McDonnell, a former University of California, Irvine, professor, now directs the Wilmer Eye Institute at Johns Hopkins University in Baltimore.

It was “kind of obvious to bring in another great professor of ophthalmology” after Ryan retired, Pyott says.

McDonnell is an expert on corneal disease, while Ryan’s expertise is in the retina.

Diageo

Proctor is general counsel for Diageo PLC, a U.K.-based spirits maker with brands such as Johnnie Walker whisky and Guinness beer.

“We’re bringing him in for his international and large-company experience,” Pyott says. “He’s been at the center of a very major consumer goods company for a while.”

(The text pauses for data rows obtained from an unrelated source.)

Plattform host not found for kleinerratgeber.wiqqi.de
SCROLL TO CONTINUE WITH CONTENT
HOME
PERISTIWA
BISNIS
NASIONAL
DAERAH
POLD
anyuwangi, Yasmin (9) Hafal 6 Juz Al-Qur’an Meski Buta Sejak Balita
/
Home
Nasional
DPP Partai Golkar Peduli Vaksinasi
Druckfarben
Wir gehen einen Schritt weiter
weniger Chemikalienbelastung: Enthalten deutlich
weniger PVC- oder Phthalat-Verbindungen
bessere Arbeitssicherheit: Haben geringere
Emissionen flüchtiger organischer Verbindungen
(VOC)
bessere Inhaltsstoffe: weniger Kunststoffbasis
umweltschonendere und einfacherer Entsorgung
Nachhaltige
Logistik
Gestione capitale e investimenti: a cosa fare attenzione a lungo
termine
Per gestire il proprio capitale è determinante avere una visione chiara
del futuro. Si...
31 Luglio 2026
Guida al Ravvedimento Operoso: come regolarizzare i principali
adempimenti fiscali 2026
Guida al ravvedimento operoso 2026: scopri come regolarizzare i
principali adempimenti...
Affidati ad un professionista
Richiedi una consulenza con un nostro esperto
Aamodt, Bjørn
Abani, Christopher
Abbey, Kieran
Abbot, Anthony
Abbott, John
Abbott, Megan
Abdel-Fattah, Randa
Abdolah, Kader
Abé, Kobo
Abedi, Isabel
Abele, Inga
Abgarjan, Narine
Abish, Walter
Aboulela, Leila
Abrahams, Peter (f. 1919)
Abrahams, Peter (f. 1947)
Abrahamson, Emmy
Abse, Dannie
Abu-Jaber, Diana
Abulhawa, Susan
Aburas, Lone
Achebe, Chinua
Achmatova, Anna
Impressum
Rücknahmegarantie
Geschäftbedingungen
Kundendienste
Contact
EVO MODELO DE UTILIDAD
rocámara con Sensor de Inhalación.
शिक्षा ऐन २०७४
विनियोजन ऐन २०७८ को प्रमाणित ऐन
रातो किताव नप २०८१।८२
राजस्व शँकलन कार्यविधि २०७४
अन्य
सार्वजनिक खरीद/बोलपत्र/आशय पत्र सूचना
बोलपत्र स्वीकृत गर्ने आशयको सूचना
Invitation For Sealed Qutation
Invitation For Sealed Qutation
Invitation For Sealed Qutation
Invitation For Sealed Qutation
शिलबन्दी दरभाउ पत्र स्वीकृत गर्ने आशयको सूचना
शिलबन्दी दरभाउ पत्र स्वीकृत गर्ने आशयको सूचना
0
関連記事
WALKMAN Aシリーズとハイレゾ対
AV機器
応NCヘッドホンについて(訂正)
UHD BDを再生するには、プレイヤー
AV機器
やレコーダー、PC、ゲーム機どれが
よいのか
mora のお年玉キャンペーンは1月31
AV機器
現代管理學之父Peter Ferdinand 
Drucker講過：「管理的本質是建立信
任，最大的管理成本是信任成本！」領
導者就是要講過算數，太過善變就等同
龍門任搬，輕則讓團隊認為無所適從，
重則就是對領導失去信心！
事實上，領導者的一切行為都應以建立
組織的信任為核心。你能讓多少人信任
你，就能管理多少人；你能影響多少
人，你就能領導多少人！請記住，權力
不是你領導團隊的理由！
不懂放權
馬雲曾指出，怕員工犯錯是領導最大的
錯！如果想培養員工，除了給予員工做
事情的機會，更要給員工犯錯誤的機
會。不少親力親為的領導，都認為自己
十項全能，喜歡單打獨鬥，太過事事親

Allergan’s other directors are: Dr. Deborah Dunsire, chief executive of Millennium: The Takeda Oncology Co., a drug maker in Cambridge, Mass.; Dawn Hudson, vice chairman of Boston-based consultancy Parthenon Group LLC; Dr. Trevor Jones, a former director general of the Association of the British Pharmaceutical Industry; and Louis Lavigne, a former Genentech chief financial officer and executive vice president.

The new members maintain Allergan’s long-standing practice of seeking varied perspectives for a board.

Their veteran colleagues remain as reminders of the standards the body has kept for decades.

“This has been a very strong board for a very long time—the quality of the board members, the collegiality of the board, and the processes we use remain the same,” Gallagher says.